◆ Listed records:
☆ ☆ ☆ ☆ ☆ ☆ ☆

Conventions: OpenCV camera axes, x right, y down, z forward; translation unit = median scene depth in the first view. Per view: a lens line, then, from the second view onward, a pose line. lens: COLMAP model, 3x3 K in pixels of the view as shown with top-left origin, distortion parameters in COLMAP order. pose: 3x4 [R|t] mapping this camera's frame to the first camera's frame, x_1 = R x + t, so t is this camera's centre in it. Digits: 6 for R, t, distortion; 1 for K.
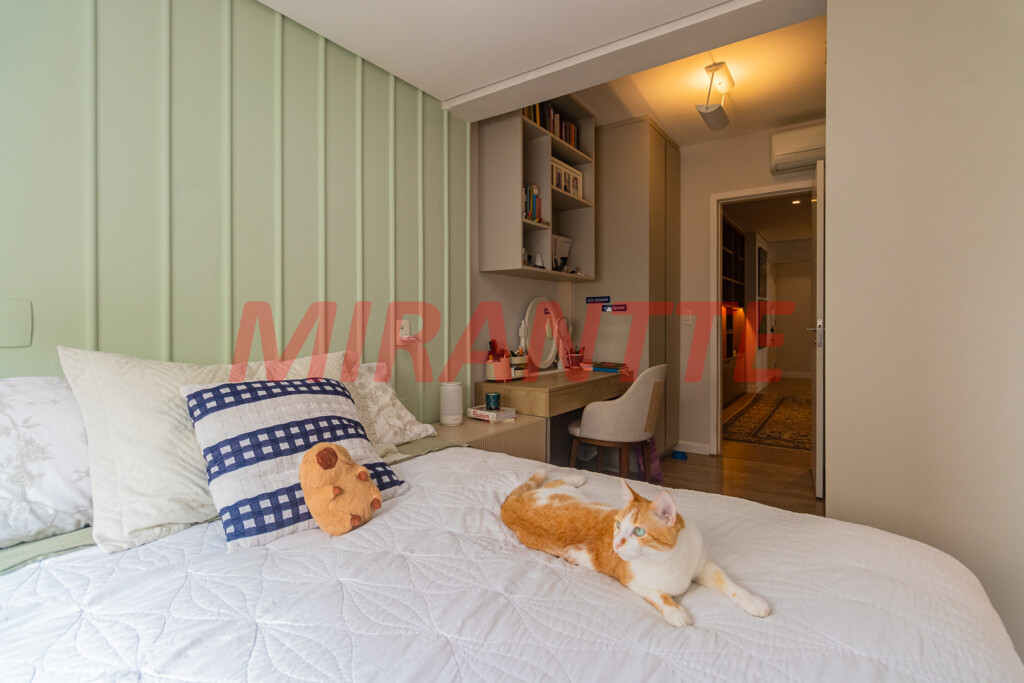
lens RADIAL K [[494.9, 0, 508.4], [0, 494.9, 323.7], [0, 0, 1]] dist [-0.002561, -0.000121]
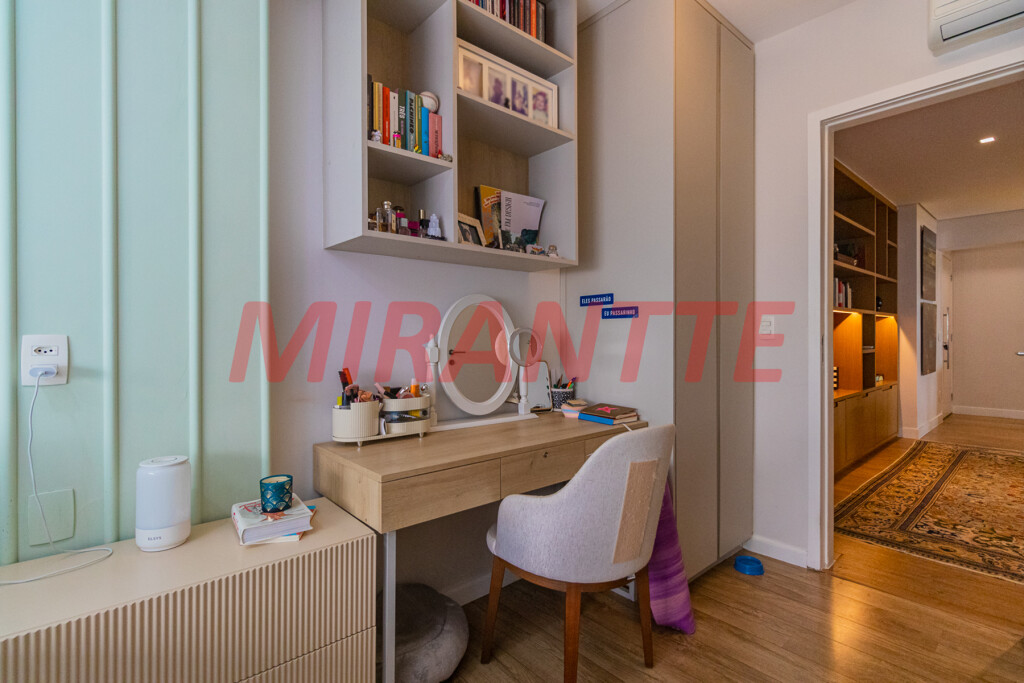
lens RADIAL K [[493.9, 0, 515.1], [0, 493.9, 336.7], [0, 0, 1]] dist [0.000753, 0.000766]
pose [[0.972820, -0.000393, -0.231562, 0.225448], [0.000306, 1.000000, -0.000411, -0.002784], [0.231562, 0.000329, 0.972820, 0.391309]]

☆ ☆ ☆ ☆ ☆ ☆ ☆

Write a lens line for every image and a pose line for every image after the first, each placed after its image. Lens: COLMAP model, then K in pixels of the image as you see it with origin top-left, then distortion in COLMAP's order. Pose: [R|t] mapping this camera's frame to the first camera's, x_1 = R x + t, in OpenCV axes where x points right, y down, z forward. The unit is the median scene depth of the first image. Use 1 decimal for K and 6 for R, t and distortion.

☆ ☆ ☆ ☆ ☆ ☆ ☆

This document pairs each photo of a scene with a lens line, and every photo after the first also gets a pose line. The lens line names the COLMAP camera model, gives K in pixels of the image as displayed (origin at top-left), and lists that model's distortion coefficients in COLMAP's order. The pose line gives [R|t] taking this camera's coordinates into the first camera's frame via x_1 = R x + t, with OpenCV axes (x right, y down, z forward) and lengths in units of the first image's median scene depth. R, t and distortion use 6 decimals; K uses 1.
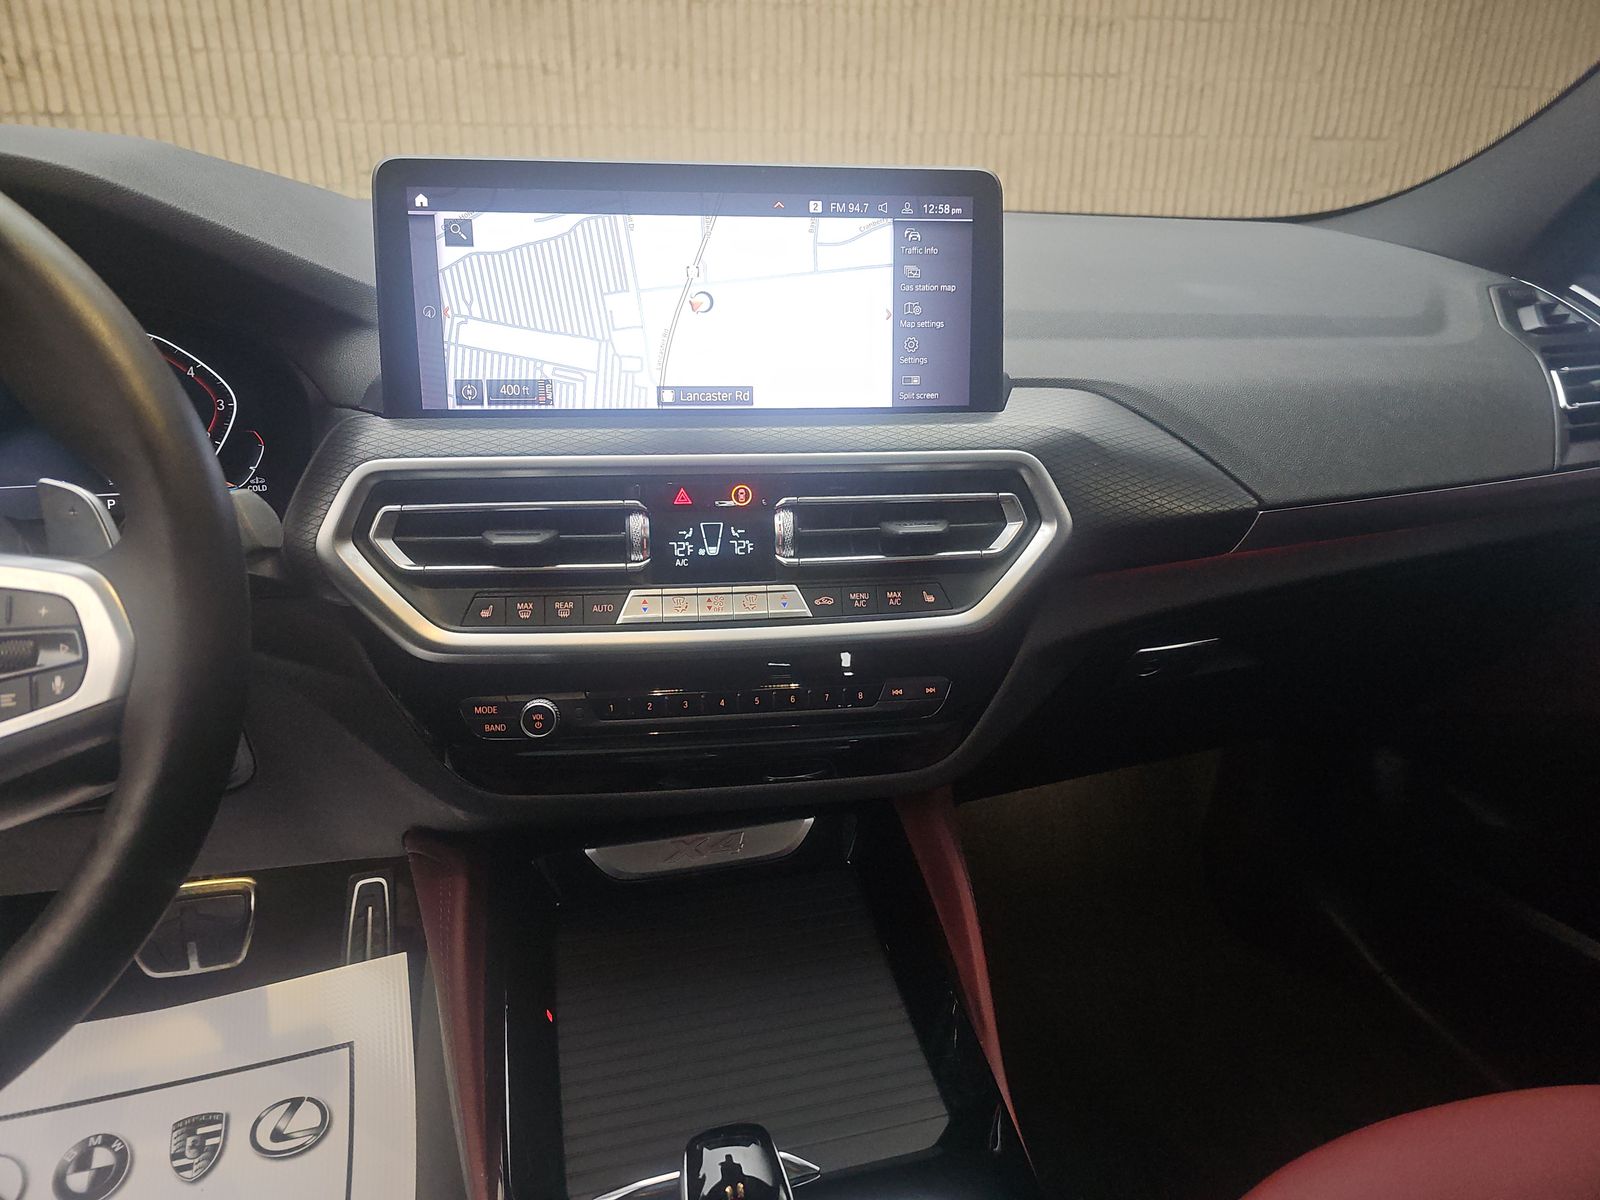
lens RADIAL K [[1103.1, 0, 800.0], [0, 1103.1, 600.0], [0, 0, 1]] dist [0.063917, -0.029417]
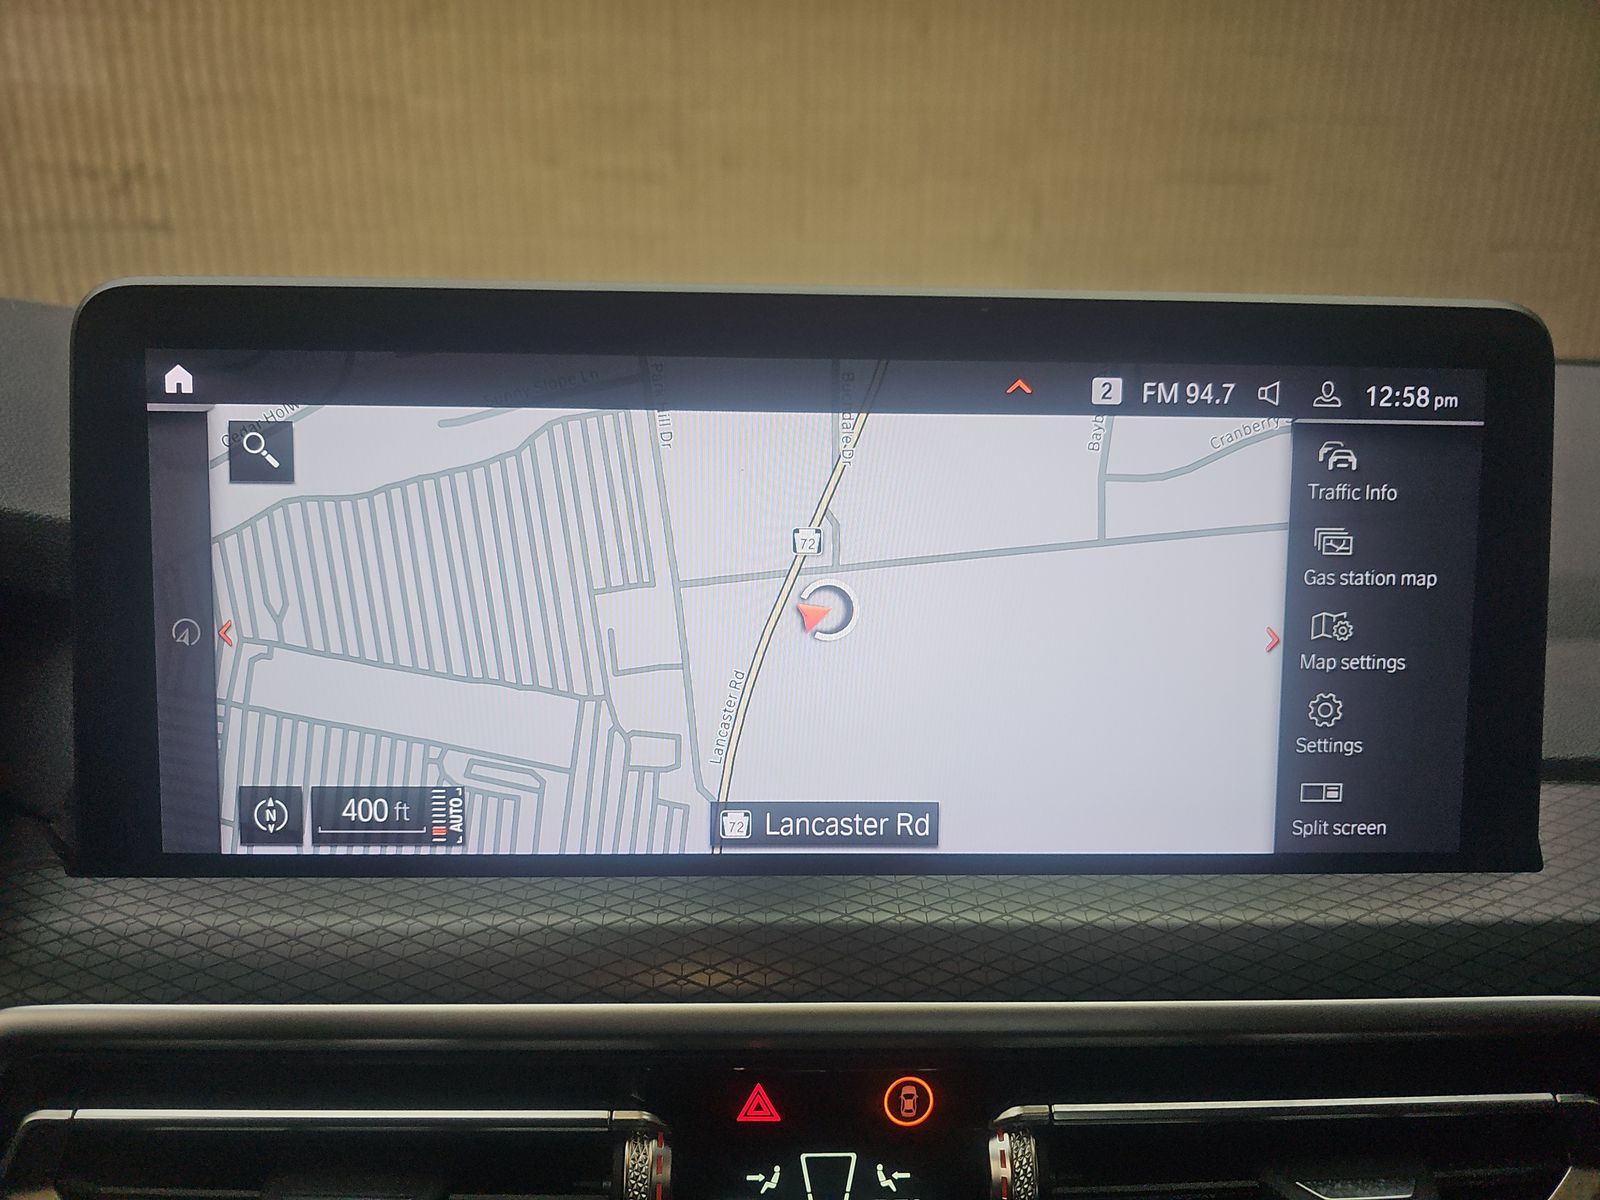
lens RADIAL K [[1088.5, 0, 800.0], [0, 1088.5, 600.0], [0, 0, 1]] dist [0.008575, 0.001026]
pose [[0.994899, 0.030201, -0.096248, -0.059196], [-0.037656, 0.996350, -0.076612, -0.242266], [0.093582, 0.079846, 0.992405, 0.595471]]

☆ ☆ ☆ ☆ ☆ ☆ ☆

◆ Exercise brief: Rewrite the stretch from the line containing "Conventions: OpenCV camera" through the line containing "0.000329, 0.972820, 0.391309]]" with "forward" changed to "ahead" and nothing else altered. Leave the pictures out of your answer.

◆ Answer section:
Conventions: OpenCV camera axes, x right, y down, z ahead; translation unit = median scene depth in the first view. Per view: a lens line, then, from the second view onward, a pose line. lens: COLMAP model, 3x3 K in pixels of the view as shown with top-left origin, distortion parameters in COLMAP order. pose: 3x4 [R|t] mapping this camera's frame to the first camera's frame, x_1 = R x + t, so t is this camera's centre in it. Digits: 6 for R, t, distortion; 1 for K.
lens RADIAL K [[494.9, 0, 508.4], [0, 494.9, 323.7], [0, 0, 1]] dist [-0.002561, -0.000121]
lens RADIAL K [[493.9, 0, 515.1], [0, 493.9, 336.7], [0, 0, 1]] dist [0.000753, 0.000766]
pose [[0.972820, -0.000393, -0.231562, 0.225448], [0.000306, 1.000000, -0.000411, -0.002784], [0.231562, 0.000329, 0.972820, 0.391309]]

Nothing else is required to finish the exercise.